PROVIDED RECORDS:
────────

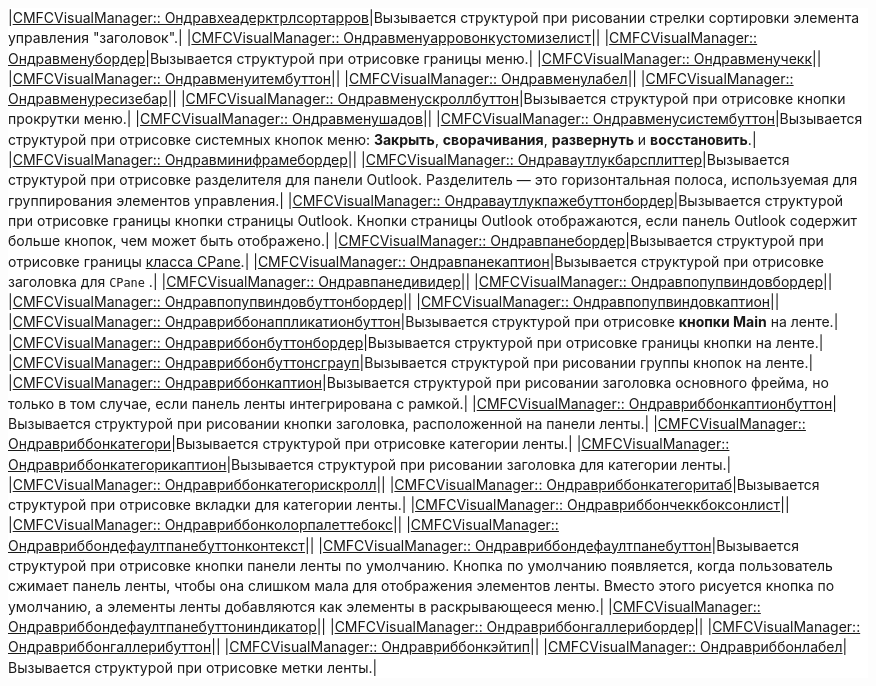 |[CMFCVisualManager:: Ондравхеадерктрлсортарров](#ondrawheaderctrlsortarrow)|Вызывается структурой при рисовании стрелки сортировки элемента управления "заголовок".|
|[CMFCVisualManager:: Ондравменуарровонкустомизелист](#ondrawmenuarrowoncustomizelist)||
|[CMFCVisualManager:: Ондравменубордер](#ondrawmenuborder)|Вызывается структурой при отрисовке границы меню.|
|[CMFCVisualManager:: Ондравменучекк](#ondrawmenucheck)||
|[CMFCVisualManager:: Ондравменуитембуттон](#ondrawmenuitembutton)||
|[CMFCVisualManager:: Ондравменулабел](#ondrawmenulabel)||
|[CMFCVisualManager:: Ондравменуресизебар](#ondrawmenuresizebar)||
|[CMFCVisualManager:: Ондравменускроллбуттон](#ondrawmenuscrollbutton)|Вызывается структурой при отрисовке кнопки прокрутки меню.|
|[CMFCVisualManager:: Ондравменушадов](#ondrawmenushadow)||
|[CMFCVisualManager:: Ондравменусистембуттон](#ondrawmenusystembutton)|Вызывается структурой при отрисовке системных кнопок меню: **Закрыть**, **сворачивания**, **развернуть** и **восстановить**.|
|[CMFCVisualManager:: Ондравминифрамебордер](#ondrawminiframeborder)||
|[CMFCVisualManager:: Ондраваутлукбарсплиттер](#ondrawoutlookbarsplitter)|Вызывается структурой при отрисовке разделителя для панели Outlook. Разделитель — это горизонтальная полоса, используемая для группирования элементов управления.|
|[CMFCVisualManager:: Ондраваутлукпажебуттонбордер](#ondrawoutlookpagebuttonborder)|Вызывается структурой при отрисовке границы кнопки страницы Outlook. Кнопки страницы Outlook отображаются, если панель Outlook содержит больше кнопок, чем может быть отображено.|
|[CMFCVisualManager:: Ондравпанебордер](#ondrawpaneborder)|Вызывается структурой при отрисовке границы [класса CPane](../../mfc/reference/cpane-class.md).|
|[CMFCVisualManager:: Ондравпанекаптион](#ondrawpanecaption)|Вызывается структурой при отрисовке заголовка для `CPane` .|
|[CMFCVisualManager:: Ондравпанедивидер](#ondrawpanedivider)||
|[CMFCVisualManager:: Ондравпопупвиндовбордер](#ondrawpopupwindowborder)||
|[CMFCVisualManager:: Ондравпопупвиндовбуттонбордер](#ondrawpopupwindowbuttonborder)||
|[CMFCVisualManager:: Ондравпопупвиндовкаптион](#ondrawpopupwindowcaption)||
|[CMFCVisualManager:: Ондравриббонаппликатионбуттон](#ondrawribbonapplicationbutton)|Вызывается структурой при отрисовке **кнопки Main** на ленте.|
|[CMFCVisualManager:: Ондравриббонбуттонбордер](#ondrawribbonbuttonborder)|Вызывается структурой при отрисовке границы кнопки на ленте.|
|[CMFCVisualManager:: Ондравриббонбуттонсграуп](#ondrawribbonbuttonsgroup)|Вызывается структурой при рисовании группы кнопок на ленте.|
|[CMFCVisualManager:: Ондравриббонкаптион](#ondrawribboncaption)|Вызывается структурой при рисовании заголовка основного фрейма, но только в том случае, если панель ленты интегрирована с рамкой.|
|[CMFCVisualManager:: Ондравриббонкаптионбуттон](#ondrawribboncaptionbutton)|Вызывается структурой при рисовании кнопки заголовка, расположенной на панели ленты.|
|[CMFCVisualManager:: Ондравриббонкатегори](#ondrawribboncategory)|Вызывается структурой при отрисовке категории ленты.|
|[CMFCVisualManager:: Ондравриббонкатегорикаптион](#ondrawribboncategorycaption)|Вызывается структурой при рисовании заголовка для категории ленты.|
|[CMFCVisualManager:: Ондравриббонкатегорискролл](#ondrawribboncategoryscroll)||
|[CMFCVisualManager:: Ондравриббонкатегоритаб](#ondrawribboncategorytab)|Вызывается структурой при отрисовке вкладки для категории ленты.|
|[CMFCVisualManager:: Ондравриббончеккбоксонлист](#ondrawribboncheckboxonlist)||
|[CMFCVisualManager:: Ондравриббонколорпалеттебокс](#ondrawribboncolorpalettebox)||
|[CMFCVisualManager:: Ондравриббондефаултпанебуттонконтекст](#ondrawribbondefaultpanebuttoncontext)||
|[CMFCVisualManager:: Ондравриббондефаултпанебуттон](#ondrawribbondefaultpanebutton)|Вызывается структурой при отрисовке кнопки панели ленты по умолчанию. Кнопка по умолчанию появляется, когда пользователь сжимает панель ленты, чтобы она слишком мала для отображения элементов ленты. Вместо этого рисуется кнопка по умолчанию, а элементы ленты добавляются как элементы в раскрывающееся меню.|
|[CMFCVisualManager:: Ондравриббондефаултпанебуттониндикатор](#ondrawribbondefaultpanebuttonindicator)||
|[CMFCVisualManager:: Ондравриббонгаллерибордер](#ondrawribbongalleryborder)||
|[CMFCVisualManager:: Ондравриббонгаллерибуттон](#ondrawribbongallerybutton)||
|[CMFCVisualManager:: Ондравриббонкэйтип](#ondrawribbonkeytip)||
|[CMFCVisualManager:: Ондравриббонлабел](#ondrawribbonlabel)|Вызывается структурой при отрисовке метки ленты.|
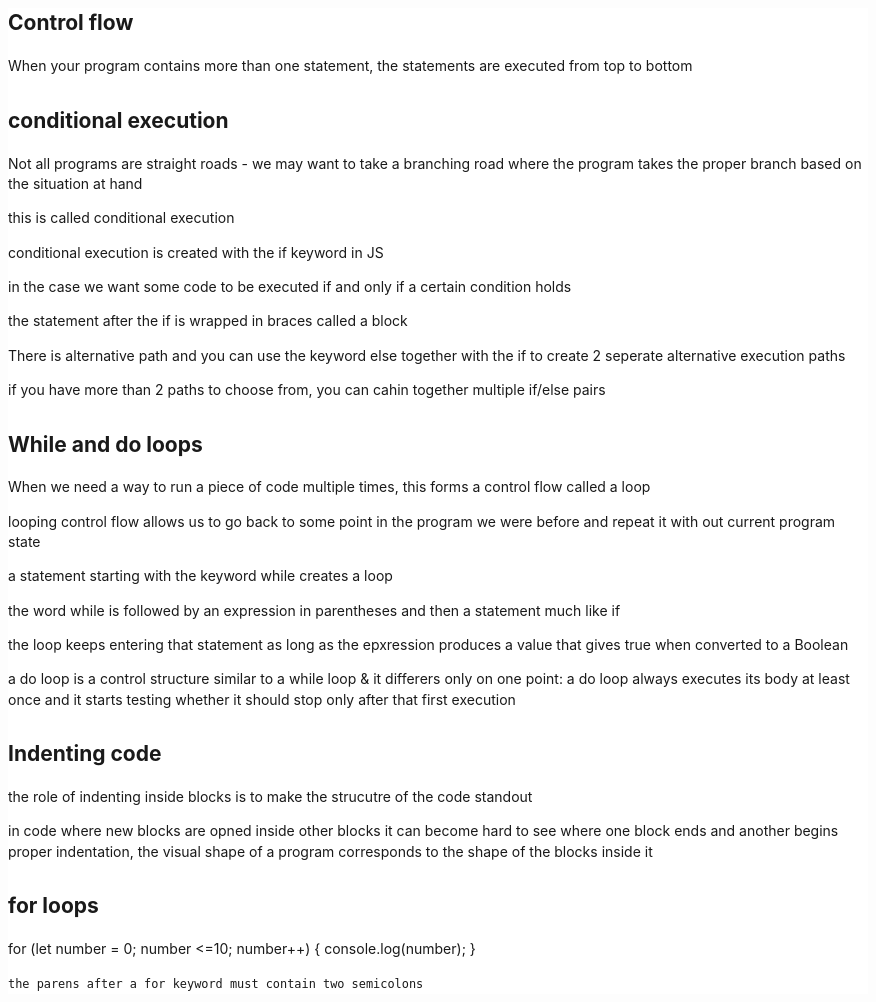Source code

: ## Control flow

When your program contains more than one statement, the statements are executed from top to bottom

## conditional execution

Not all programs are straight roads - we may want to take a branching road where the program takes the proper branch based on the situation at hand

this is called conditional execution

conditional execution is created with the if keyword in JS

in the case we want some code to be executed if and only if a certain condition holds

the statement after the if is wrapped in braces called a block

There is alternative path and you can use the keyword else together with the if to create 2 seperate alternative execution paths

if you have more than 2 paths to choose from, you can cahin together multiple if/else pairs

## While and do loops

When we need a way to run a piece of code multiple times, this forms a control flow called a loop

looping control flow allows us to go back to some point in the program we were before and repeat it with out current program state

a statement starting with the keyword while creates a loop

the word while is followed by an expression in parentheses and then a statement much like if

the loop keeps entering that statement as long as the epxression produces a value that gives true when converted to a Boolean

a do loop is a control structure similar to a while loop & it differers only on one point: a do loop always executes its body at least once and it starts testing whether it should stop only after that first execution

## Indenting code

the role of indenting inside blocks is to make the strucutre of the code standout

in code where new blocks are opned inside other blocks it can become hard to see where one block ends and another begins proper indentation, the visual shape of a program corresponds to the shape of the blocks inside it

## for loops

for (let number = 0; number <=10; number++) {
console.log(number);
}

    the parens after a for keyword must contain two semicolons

────────

WHAT THE EXERCISE ASKS:
Your answer should consist of the lines above that hold the word "multiple".

FINISHED TASK:
if you have more than 2 paths to choose from, you can cahin together multiple if/else pairs
When we need a way to run a piece of code multiple times, this forms a control flow called a loop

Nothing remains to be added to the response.